**THE PROBLEM:** Write out the entries exactly. None of the pictures should appear in the copy.

---------- ENTRIES SHOWN

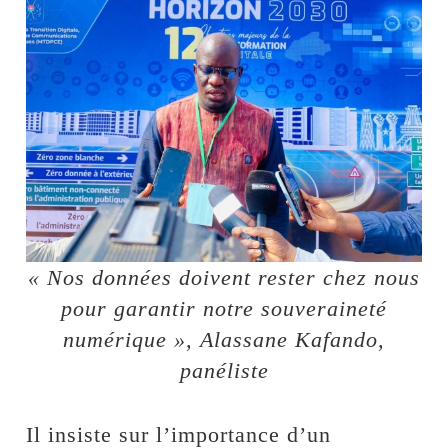
« Nos données doivent rester chez nous
pour garantir notre souveraineté
numérique », Alassane Kafando,
panéliste
Il insiste sur l’importance d’un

--------------------

**RESULT OF THIS EXERCISE:**
« Nos données doivent rester chez nous
pour garantir notre souveraineté
numérique », Alassane Kafando,
panéliste
Il insiste sur l’importance d’un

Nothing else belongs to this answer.